I watched John Pilger's remarkable documentary 'Year Zero' made in 1979 immediately after the Vietnamese invasion and overthrow of Pol Pot and the Khmer Rouge. It's incredibly difficult to watch. Even 33 years on it's easy to understand why it's hailed as one of the most influential documentaries of all time. As Pilger walks through the deserted streets of Phnom Phen, frozen in time from the April days 4 years earlier when the residents were all ordered to evacuate he passes piles of money lying in the gutters, washed down the road by the monsoon rains.Money printed in vast quantities by the ousted regime but completely worthless.
The images of the sick, tortured and traumatised shock still, and pricked a nation's conscience so deeply that Britons donated in excess of £45m when western governments continued to recognise the overthrown Khmer dictatorship for fear of the communist leanings of the Vietnamese liberators.
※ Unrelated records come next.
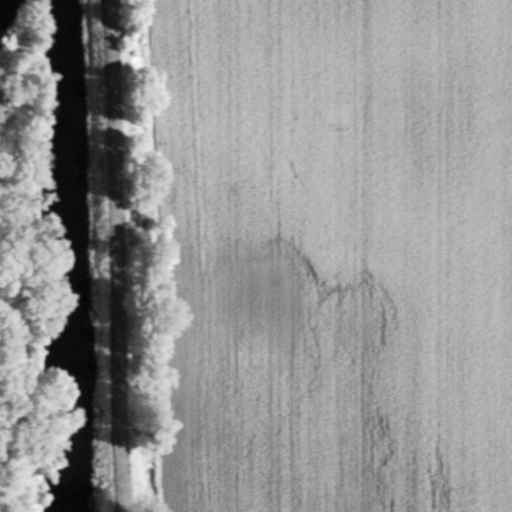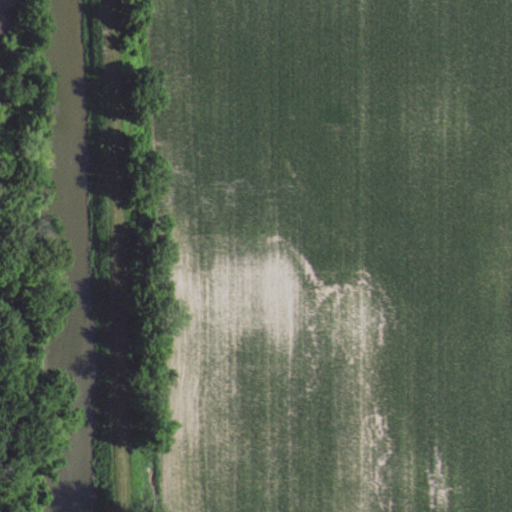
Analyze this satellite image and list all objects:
crop: (328, 254)
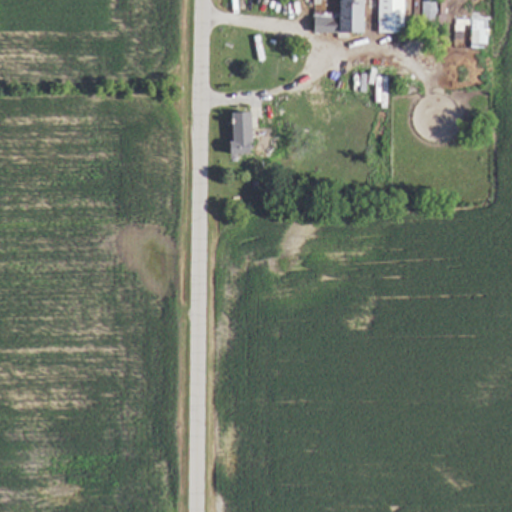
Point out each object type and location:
building: (384, 15)
building: (334, 17)
building: (474, 30)
road: (313, 61)
building: (233, 132)
crop: (255, 255)
road: (197, 256)
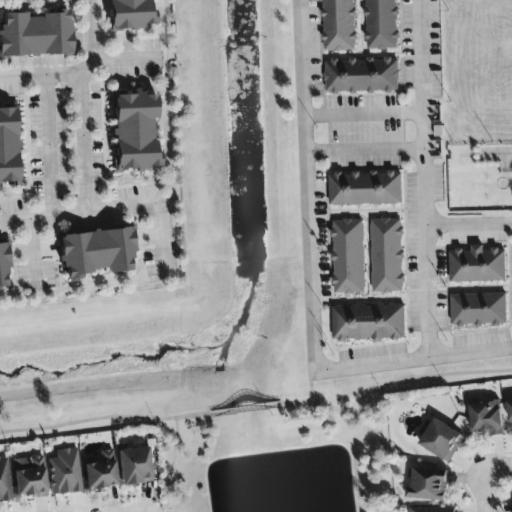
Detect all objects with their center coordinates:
building: (129, 14)
building: (338, 25)
building: (380, 25)
building: (35, 34)
road: (122, 55)
building: (361, 76)
road: (39, 79)
road: (364, 114)
building: (134, 131)
building: (8, 146)
road: (48, 146)
road: (84, 147)
road: (366, 151)
road: (425, 179)
road: (308, 186)
building: (365, 189)
road: (158, 203)
road: (469, 225)
road: (36, 250)
building: (96, 252)
building: (387, 256)
building: (348, 257)
building: (478, 265)
building: (3, 267)
building: (478, 311)
building: (368, 323)
road: (413, 361)
road: (424, 377)
road: (310, 388)
road: (245, 410)
road: (366, 411)
building: (510, 414)
road: (104, 418)
building: (486, 418)
road: (369, 424)
building: (441, 441)
building: (133, 466)
road: (171, 467)
road: (496, 471)
building: (64, 472)
building: (29, 477)
building: (4, 481)
building: (426, 485)
road: (482, 492)
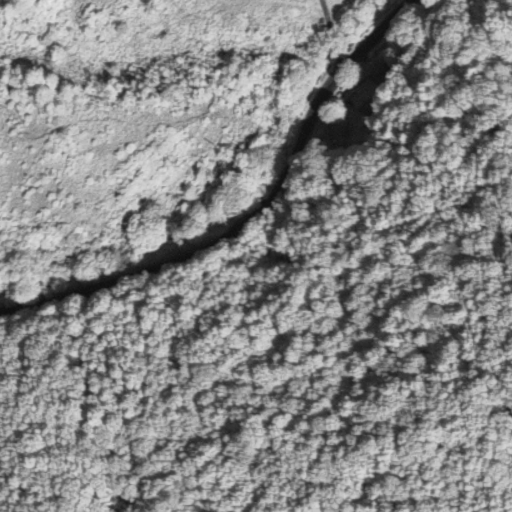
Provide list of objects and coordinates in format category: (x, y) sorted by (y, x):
road: (329, 38)
road: (252, 217)
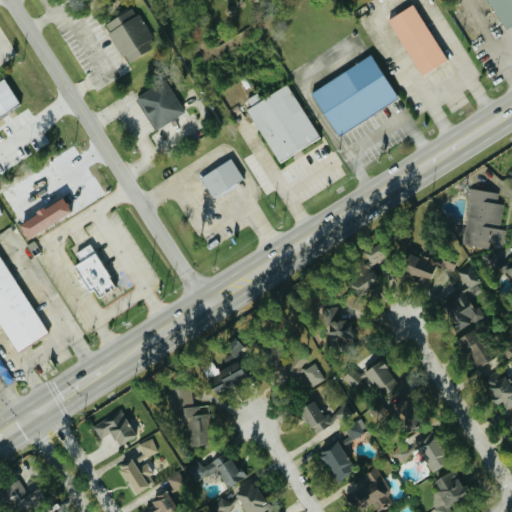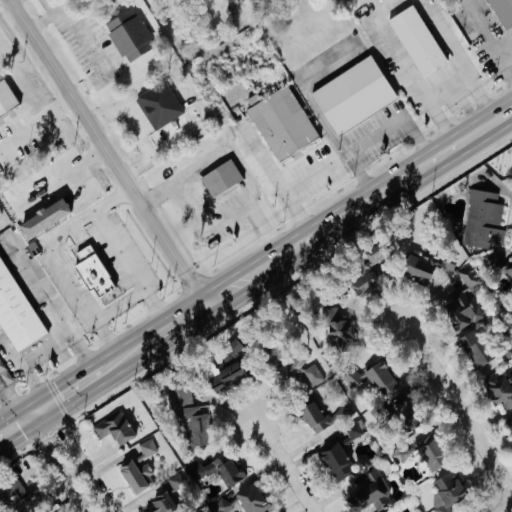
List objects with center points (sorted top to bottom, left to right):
road: (52, 8)
building: (502, 10)
building: (129, 34)
road: (489, 37)
building: (416, 39)
road: (3, 46)
road: (506, 50)
road: (95, 56)
road: (448, 87)
building: (353, 95)
building: (6, 97)
building: (159, 104)
building: (282, 123)
road: (375, 134)
road: (106, 151)
building: (221, 177)
road: (113, 198)
building: (484, 220)
road: (213, 226)
road: (320, 229)
road: (0, 248)
building: (419, 266)
road: (133, 267)
building: (509, 269)
building: (366, 270)
building: (92, 271)
road: (65, 275)
building: (463, 301)
road: (121, 304)
building: (16, 312)
building: (337, 326)
building: (475, 348)
road: (45, 351)
building: (227, 370)
building: (304, 372)
road: (86, 377)
building: (353, 377)
building: (381, 378)
building: (500, 391)
traffic signals: (45, 404)
road: (10, 405)
road: (457, 405)
building: (396, 407)
building: (189, 414)
building: (323, 416)
traffic signals: (27, 417)
road: (23, 419)
building: (115, 428)
building: (510, 428)
building: (355, 429)
building: (430, 452)
building: (400, 453)
road: (77, 458)
building: (337, 461)
road: (56, 464)
road: (284, 466)
building: (140, 468)
building: (219, 471)
building: (447, 492)
building: (372, 495)
building: (20, 497)
building: (251, 499)
building: (163, 503)
building: (222, 504)
road: (504, 506)
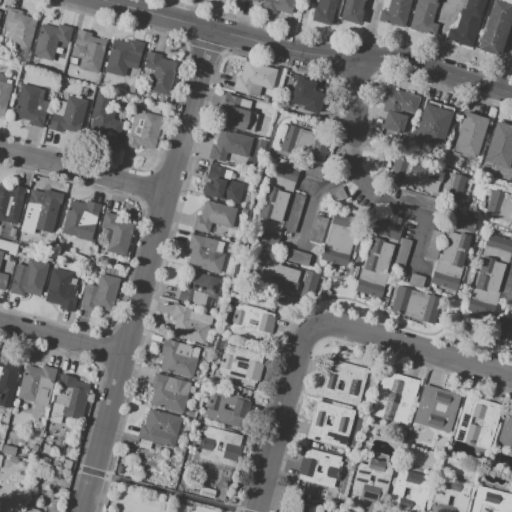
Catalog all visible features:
building: (254, 0)
building: (280, 5)
building: (323, 10)
building: (351, 11)
building: (0, 12)
building: (394, 12)
building: (424, 16)
building: (423, 17)
building: (465, 23)
building: (467, 23)
building: (495, 27)
building: (18, 28)
building: (495, 28)
building: (17, 29)
road: (342, 37)
building: (49, 39)
building: (50, 40)
building: (87, 50)
building: (88, 51)
road: (301, 54)
building: (122, 56)
building: (123, 56)
building: (159, 72)
building: (160, 72)
building: (252, 77)
building: (254, 77)
road: (361, 94)
building: (3, 95)
building: (304, 95)
building: (4, 96)
building: (306, 96)
building: (30, 105)
building: (31, 105)
building: (396, 108)
building: (398, 108)
building: (238, 113)
building: (238, 114)
building: (66, 115)
building: (68, 116)
building: (102, 123)
building: (104, 123)
building: (431, 124)
building: (432, 125)
building: (141, 129)
building: (142, 130)
building: (469, 133)
building: (470, 135)
building: (290, 139)
building: (304, 143)
building: (499, 145)
building: (500, 145)
building: (230, 146)
building: (229, 147)
building: (319, 149)
road: (357, 156)
road: (83, 170)
building: (425, 179)
building: (426, 180)
building: (220, 184)
building: (222, 185)
road: (369, 191)
building: (10, 202)
building: (10, 203)
building: (273, 204)
building: (274, 204)
building: (500, 207)
building: (39, 211)
building: (39, 212)
building: (292, 212)
building: (293, 213)
building: (79, 216)
building: (213, 216)
building: (214, 216)
building: (79, 219)
building: (12, 232)
building: (115, 233)
building: (116, 233)
building: (343, 240)
building: (337, 243)
building: (499, 243)
building: (433, 244)
building: (452, 250)
building: (400, 251)
building: (204, 252)
building: (455, 252)
building: (400, 253)
building: (204, 254)
building: (295, 256)
building: (377, 257)
building: (377, 259)
road: (145, 271)
building: (489, 275)
building: (2, 277)
building: (2, 278)
building: (28, 278)
building: (281, 278)
building: (30, 279)
building: (293, 280)
building: (416, 280)
building: (487, 285)
building: (59, 289)
building: (198, 289)
building: (60, 290)
building: (200, 290)
building: (99, 294)
building: (100, 294)
building: (408, 303)
building: (409, 303)
building: (511, 313)
building: (250, 322)
building: (188, 324)
building: (190, 324)
building: (253, 324)
building: (503, 331)
building: (503, 332)
road: (61, 338)
road: (416, 348)
building: (177, 358)
building: (177, 358)
building: (239, 363)
building: (241, 363)
building: (9, 380)
building: (7, 381)
building: (342, 382)
building: (343, 382)
building: (35, 384)
building: (36, 384)
building: (167, 392)
building: (168, 392)
building: (70, 396)
building: (393, 397)
building: (394, 397)
building: (67, 398)
building: (225, 407)
building: (226, 408)
building: (435, 408)
building: (436, 408)
road: (284, 417)
building: (328, 421)
building: (476, 421)
building: (477, 422)
building: (329, 424)
building: (330, 424)
building: (158, 428)
building: (159, 428)
building: (505, 430)
building: (506, 431)
building: (218, 446)
building: (220, 446)
building: (9, 450)
building: (12, 459)
building: (318, 467)
building: (319, 468)
building: (370, 479)
building: (372, 479)
building: (408, 490)
building: (411, 490)
road: (168, 491)
building: (448, 495)
building: (449, 496)
building: (490, 500)
building: (491, 500)
building: (449, 503)
building: (486, 509)
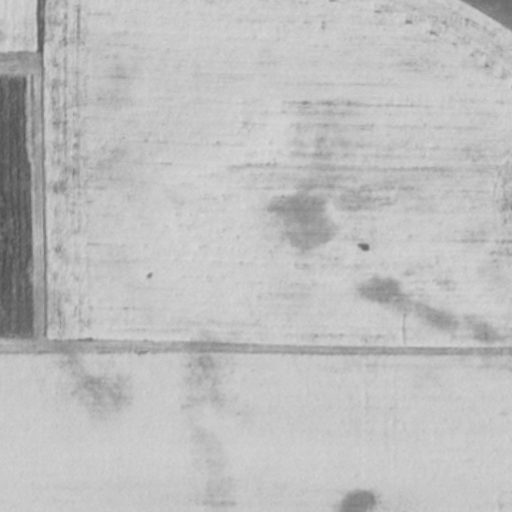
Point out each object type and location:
crop: (256, 256)
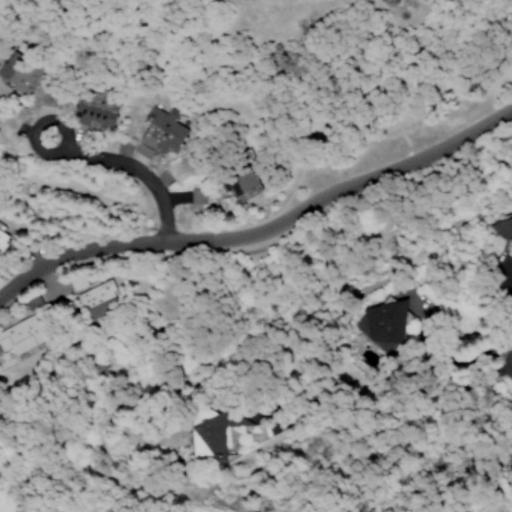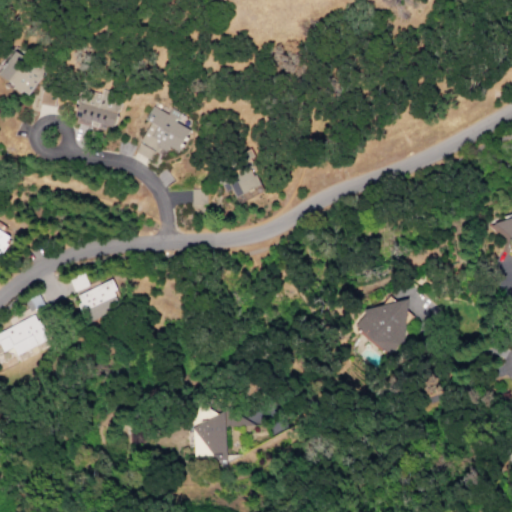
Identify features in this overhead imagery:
building: (19, 72)
building: (44, 98)
building: (95, 109)
building: (158, 134)
road: (127, 166)
building: (236, 176)
building: (247, 194)
building: (197, 196)
road: (274, 212)
building: (505, 227)
road: (263, 228)
building: (505, 230)
building: (2, 239)
road: (258, 249)
road: (290, 262)
road: (256, 274)
building: (76, 282)
road: (286, 288)
building: (96, 301)
building: (380, 323)
building: (386, 328)
building: (20, 335)
road: (142, 390)
building: (215, 433)
building: (217, 437)
building: (508, 450)
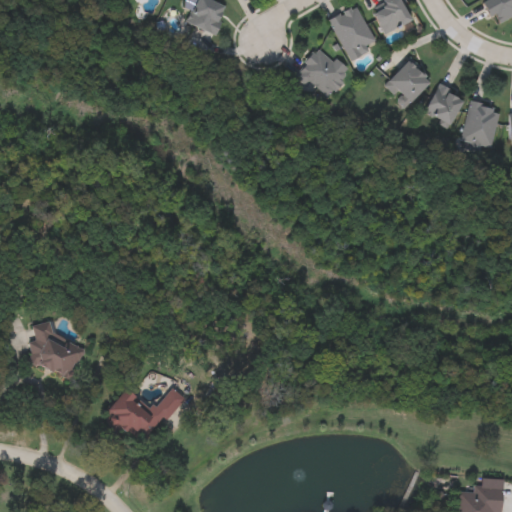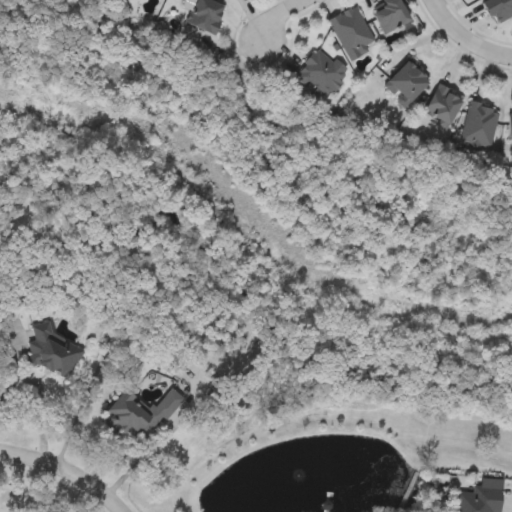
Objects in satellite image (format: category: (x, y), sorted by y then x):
building: (136, 0)
building: (139, 1)
building: (498, 8)
building: (500, 10)
building: (204, 14)
building: (390, 15)
building: (207, 16)
road: (276, 16)
building: (393, 16)
building: (350, 31)
building: (352, 34)
road: (464, 38)
building: (319, 73)
building: (321, 75)
building: (408, 80)
building: (410, 83)
building: (443, 103)
building: (445, 106)
building: (479, 123)
building: (481, 126)
building: (510, 133)
building: (511, 135)
building: (49, 351)
building: (51, 354)
building: (139, 413)
building: (141, 415)
road: (147, 451)
road: (66, 471)
building: (480, 497)
building: (482, 498)
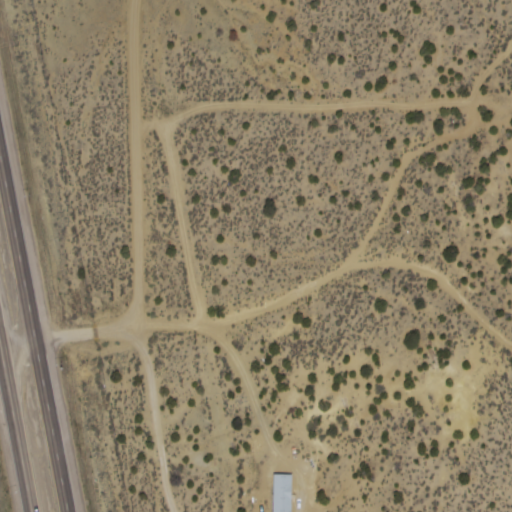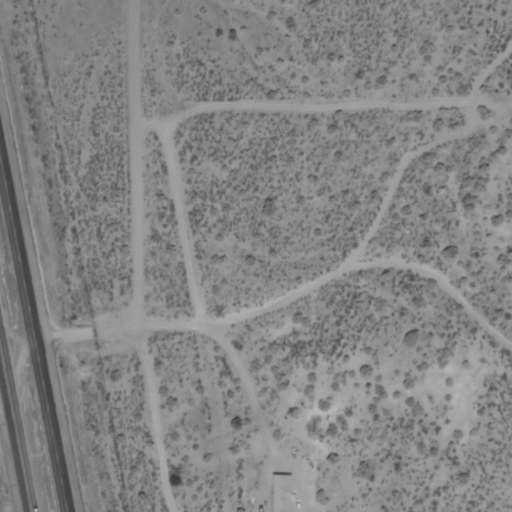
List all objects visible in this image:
road: (146, 165)
road: (371, 264)
road: (38, 321)
road: (96, 333)
road: (15, 431)
building: (282, 493)
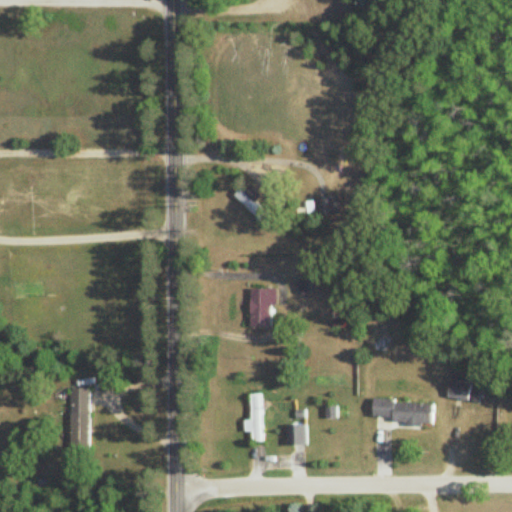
And then I watched a clip of Margaret Thatcher from Blue Peter in 1988. The needs in Cambodia seemed just as great, just as pressing 9 years later.
Of course the children I will meet at the Hope Asia orphanage a week on Tuesday will be one, two or even three generations on from those who endured the darkest of horrors. I'm intrigued to see how the country is rebuilding itself and re establishing the institutions of government, culture and family life.
But whatever progress is being made nationally, for the children I'll meet the orphanage has to be their family, and it's for them that I am going.